* [SOURCE DOCUMENT]
Sure  Just because I like to meet people doesn't mean I end up sleeping with everyone, after all...



DrakkarTyrannis said:


> Never miss an opportunity do you?



No, I don't 
*flutters eyelashes*


----------



## DrakkarTyrannis (Jan 11, 2010)

E Lucevan Le Stelle said:


> Sure  Just because I like to meet people doesn't mean I end up sleeping with everyone, after all...


Lord...please give me strength....


----------



## Arminius (Jan 11, 2010)

E Lucevan Le Stelle said:


> Sure  Just because I like to meet people doesn't mean I end up sleeping with everyone, after all...



I didn't mean that, it's just I'm something of an ogre


----------



## DrakkarTyrannis (Jan 11, 2010)

Aysakh said:


> I didn't mean that, it's just I'm something of an ogre



Yeah well so am I. Why do you think I became the black metal rapist..you think I got bitches lined up at my door?


----------



## budda (Jan 11, 2010)

DrakkarTyrannis said:


> Lord...please give me strength....



For what?


----------



## Daemoniac (Jan 11, 2010)

^ Handing out rapings a-plenty


----------



## DrakkarTyrannis (Jan 11, 2010)

Demoniac said:


> ^ Handing out rapings a-plenty



And here comes the cavalry!


----------



## Arminius (Jan 11, 2010)

do da doot doot DOO do da doot doot DOO


----------



## techcoreriffman (Jan 11, 2010)

This thread has officially made my day.

Data records
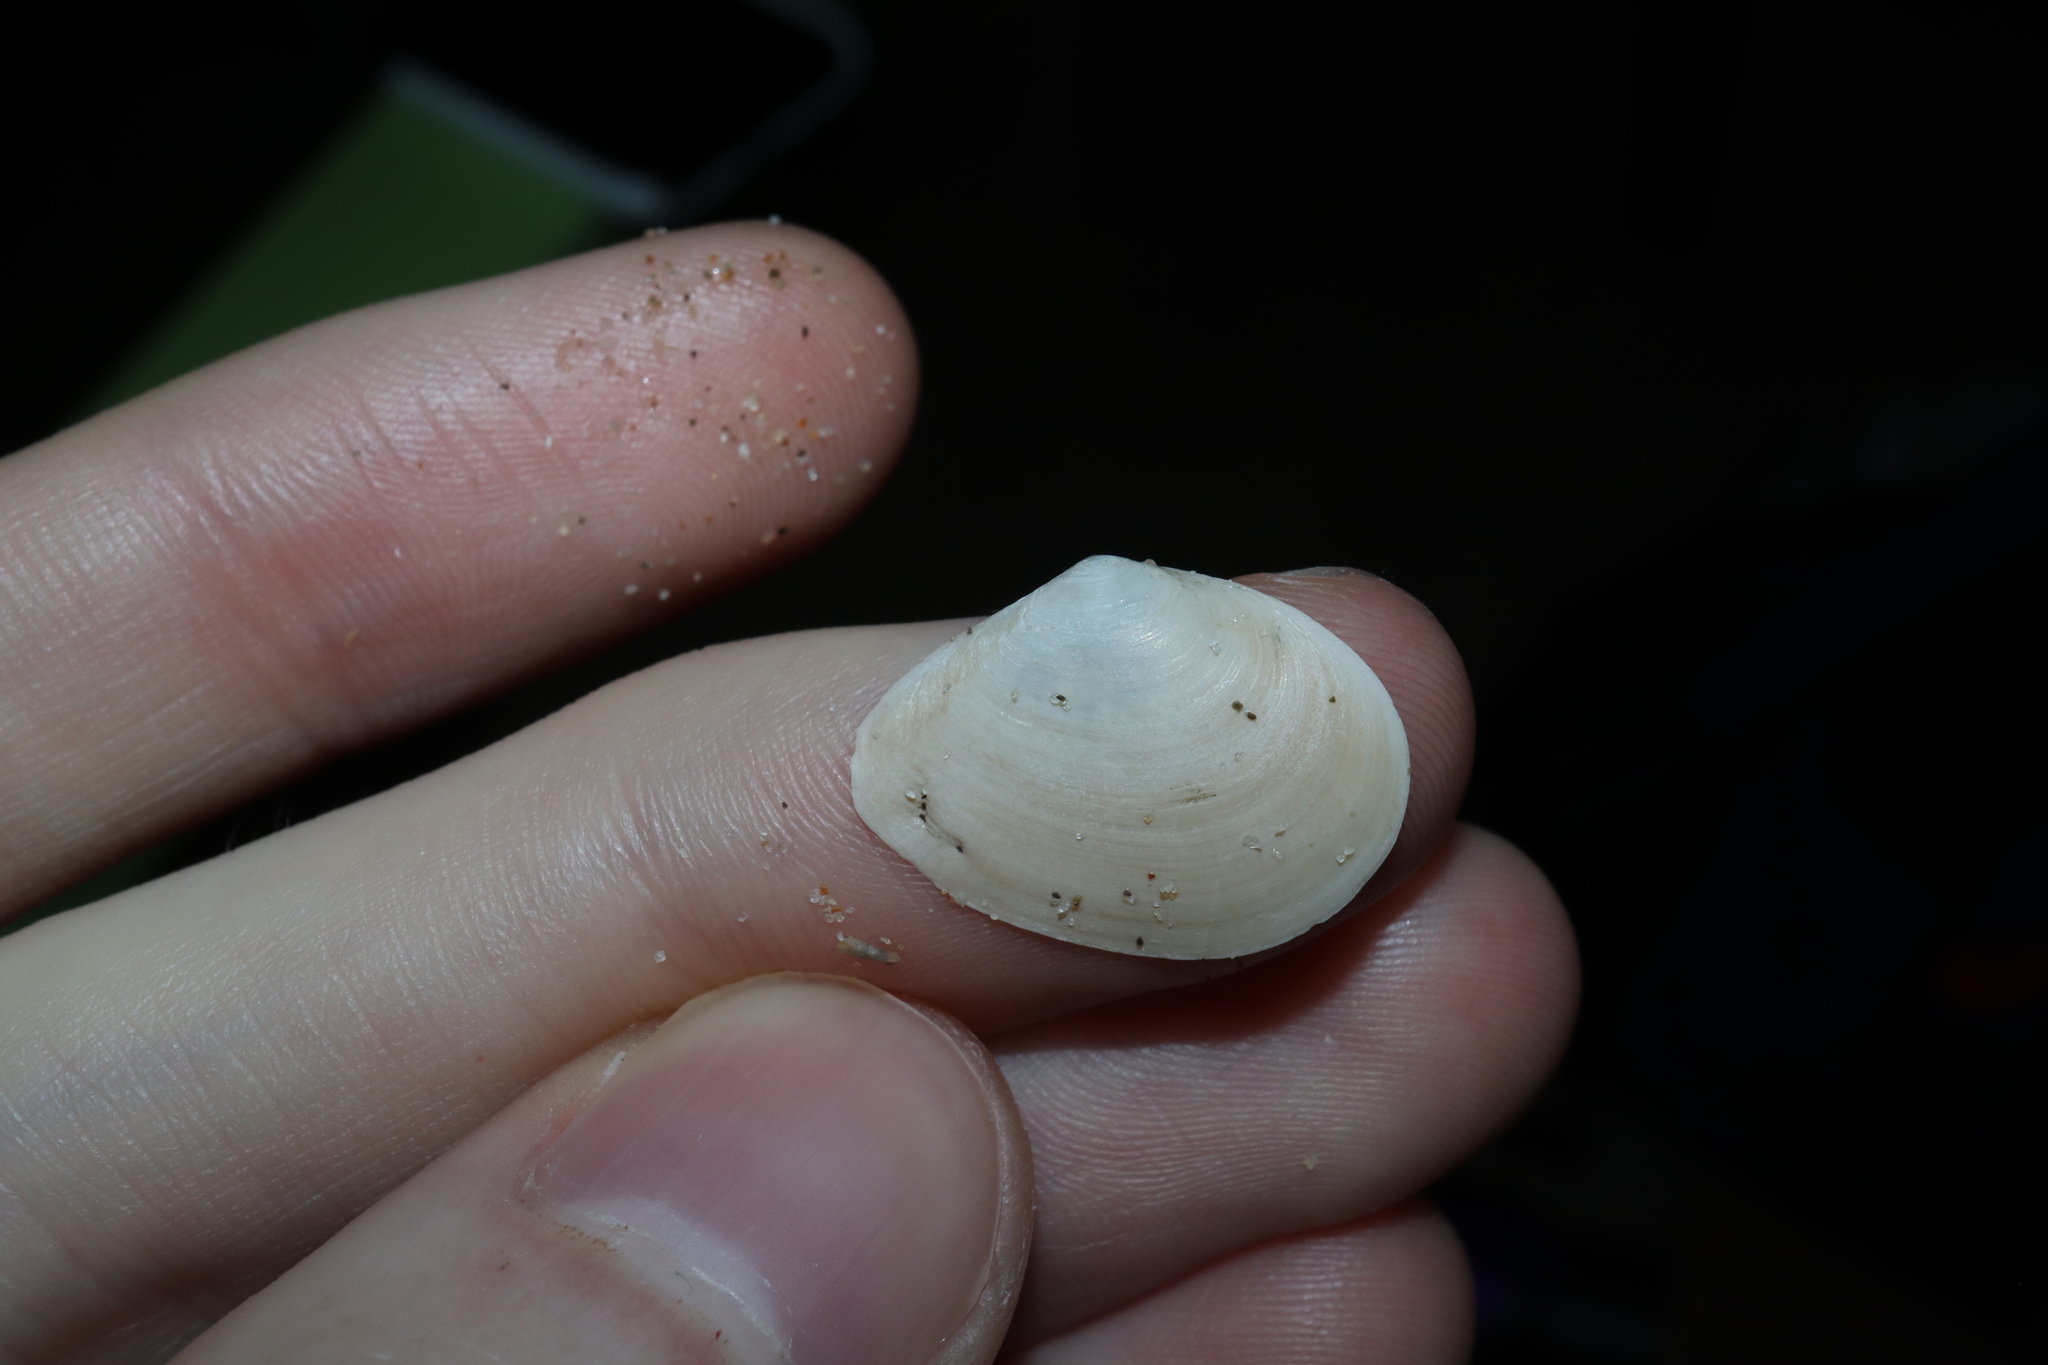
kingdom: Animalia
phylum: Mollusca
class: Bivalvia
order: Cardiida
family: Tellinidae
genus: Macomona
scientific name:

* [WRITTEN EXERCISE 1] List each distinct username that appears as a dated post header in the forum thread.
* [WRITTEN EXERCISE 2] Extract every line of the data records word for word, leaving out the picture.

* [COMPLETE RESPONSE 1] DrakkarTyrannis, Arminius, budda, Daemoniac, techcoreriffman

* [COMPLETE RESPONSE 2]
kingdom: Animalia
phylum: Mollusca
class: Bivalvia
order: Cardiida
family: Tellinidae
genus: Macomona
scientific name:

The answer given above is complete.